→ **INFORMATION**:
☆ ☆ ☆

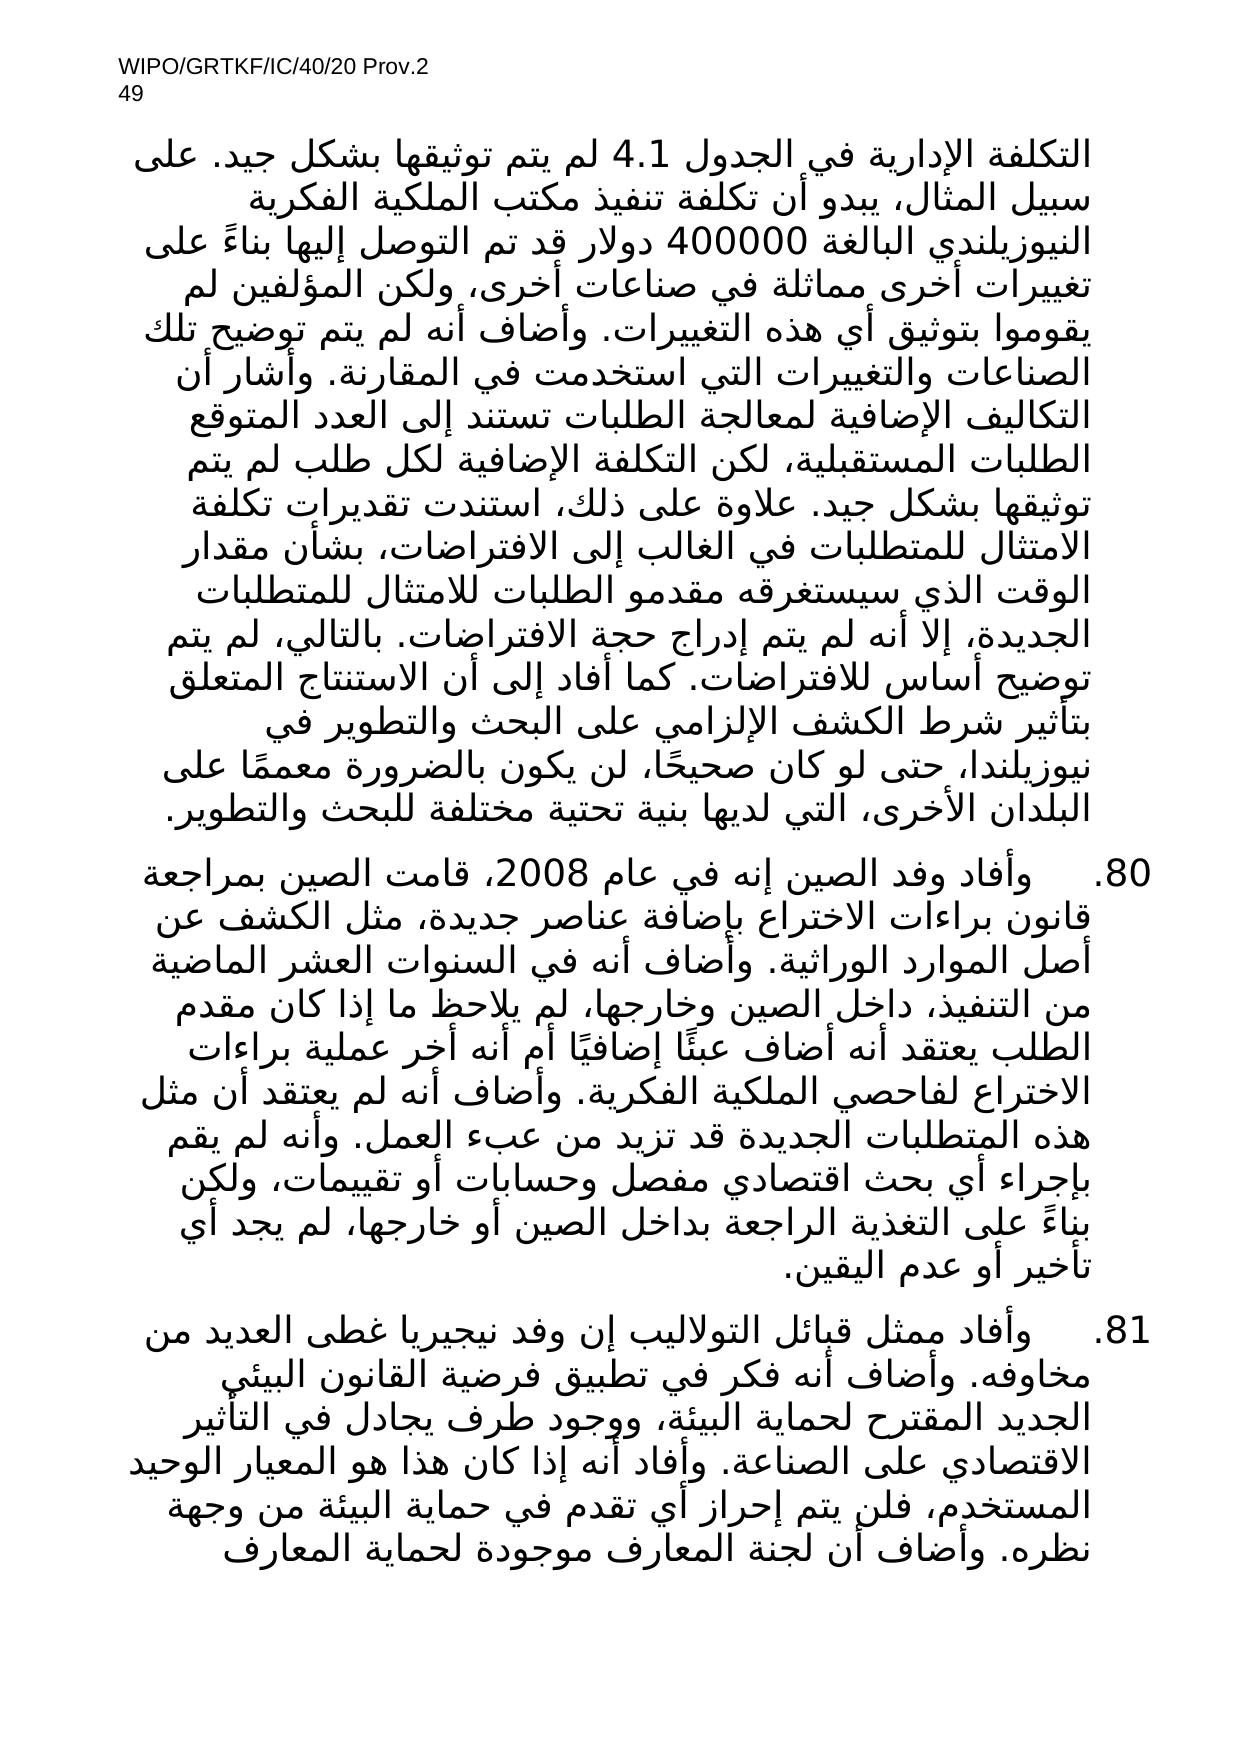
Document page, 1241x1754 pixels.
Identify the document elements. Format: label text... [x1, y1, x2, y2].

☆ ☆ ☆

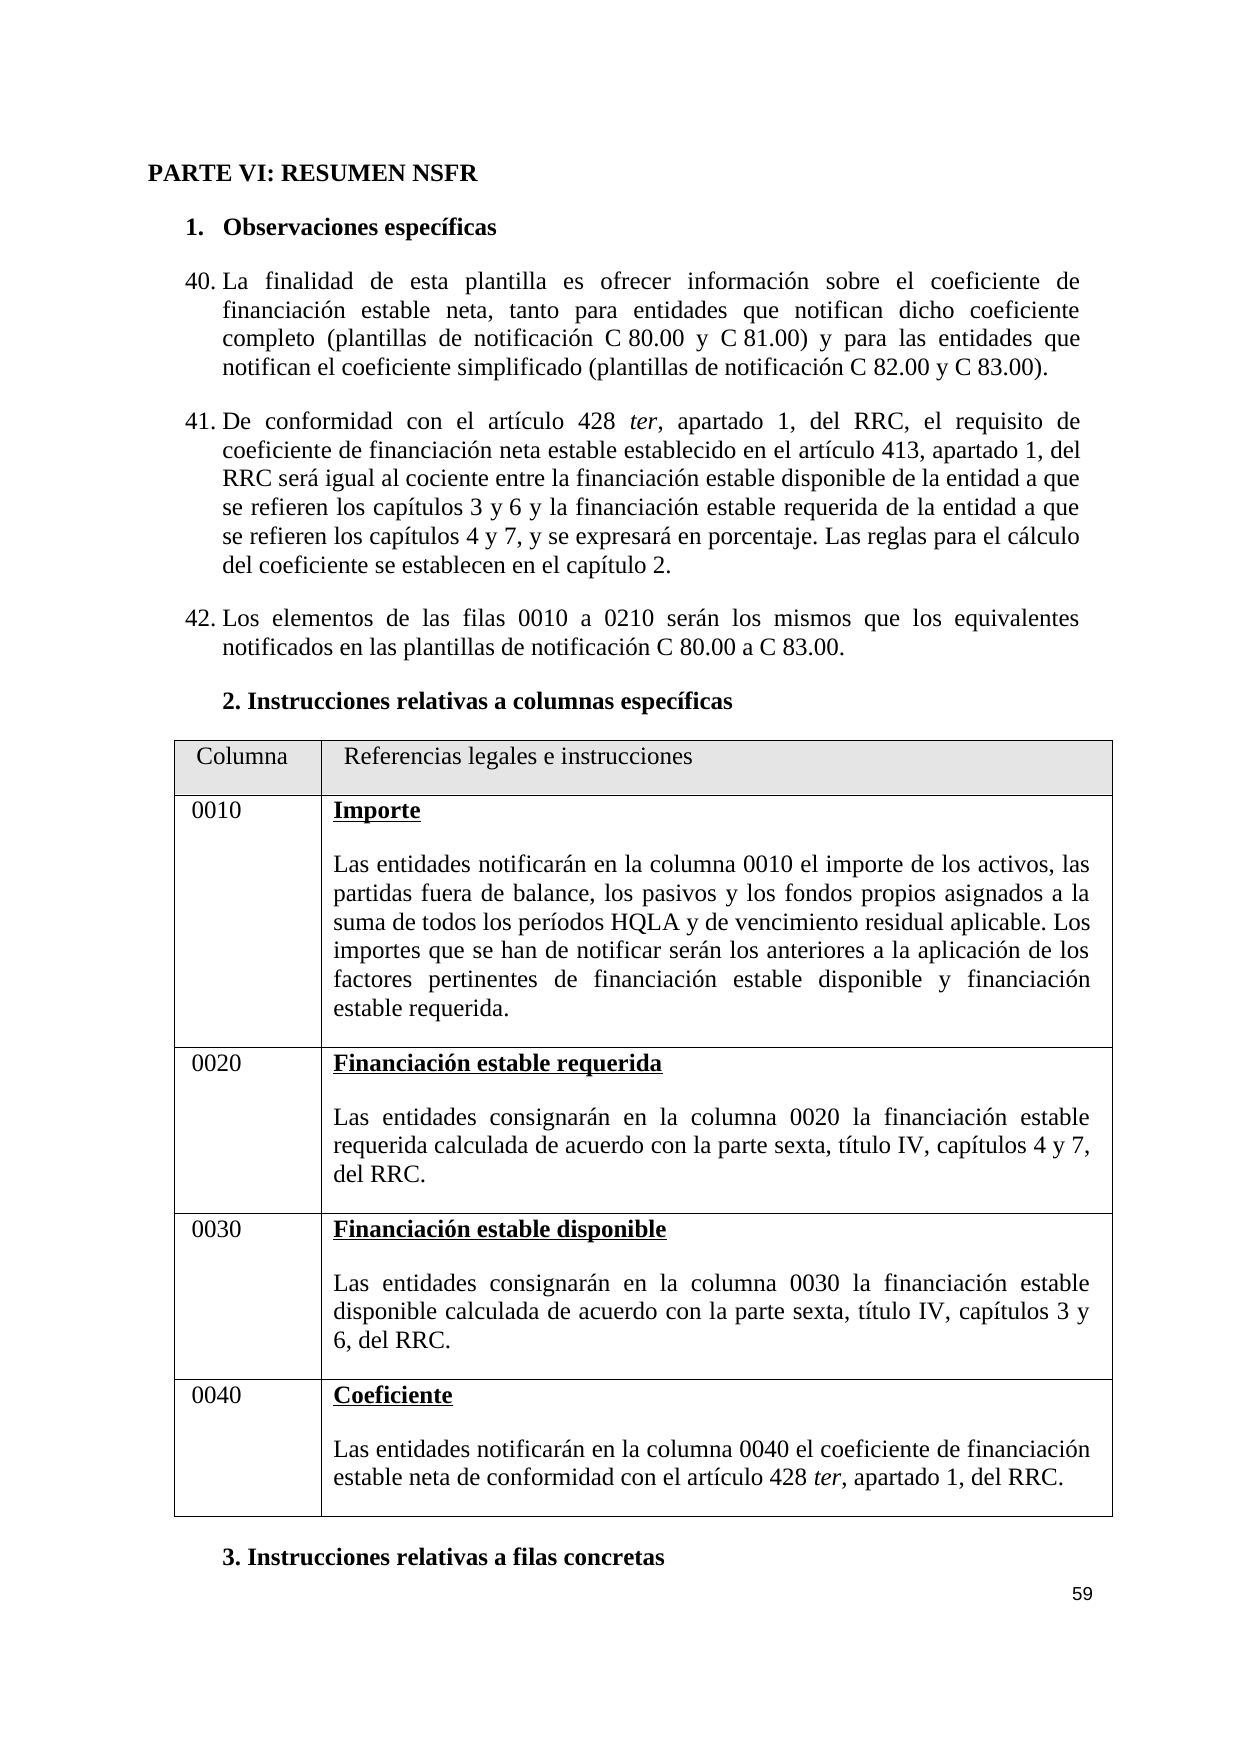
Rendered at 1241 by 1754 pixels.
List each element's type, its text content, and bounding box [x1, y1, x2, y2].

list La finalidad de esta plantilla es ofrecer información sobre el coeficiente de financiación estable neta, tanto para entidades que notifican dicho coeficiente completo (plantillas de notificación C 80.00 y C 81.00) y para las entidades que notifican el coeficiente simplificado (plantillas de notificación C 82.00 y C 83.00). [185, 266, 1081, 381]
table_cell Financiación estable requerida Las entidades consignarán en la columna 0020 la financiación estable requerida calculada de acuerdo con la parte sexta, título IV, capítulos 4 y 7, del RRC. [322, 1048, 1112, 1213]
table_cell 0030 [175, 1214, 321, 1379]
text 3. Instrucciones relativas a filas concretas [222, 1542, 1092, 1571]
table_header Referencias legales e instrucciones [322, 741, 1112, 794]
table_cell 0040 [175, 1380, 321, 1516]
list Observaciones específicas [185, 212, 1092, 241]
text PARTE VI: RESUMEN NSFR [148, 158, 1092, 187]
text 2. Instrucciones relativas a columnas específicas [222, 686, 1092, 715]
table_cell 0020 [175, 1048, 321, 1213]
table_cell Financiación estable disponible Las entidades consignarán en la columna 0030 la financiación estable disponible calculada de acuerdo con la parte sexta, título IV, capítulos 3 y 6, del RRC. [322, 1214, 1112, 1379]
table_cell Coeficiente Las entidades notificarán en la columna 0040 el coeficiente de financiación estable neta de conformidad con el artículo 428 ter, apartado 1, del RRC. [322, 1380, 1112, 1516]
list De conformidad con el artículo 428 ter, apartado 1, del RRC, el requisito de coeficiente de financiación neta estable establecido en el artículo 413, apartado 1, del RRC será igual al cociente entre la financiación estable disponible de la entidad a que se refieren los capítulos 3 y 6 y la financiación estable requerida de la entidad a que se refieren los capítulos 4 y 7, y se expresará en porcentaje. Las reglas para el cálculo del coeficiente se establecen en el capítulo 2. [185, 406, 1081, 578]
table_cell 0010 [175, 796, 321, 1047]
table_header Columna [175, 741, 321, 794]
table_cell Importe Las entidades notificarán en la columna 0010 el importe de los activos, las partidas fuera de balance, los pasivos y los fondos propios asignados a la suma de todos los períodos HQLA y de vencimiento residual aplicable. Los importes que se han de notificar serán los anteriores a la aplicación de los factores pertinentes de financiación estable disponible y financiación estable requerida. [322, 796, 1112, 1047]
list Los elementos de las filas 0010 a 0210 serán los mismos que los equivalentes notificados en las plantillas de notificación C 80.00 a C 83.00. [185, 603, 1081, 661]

☆ ☆ ☆

→ **PROBLEM STATEMENT**:
Find the word "pixels" in the material, then list each line that holds it.

→ **EXERCISE OUTPUT**:
Document page, 1241x1754 pixels.
Rendered at 1241 by 1754 pixels.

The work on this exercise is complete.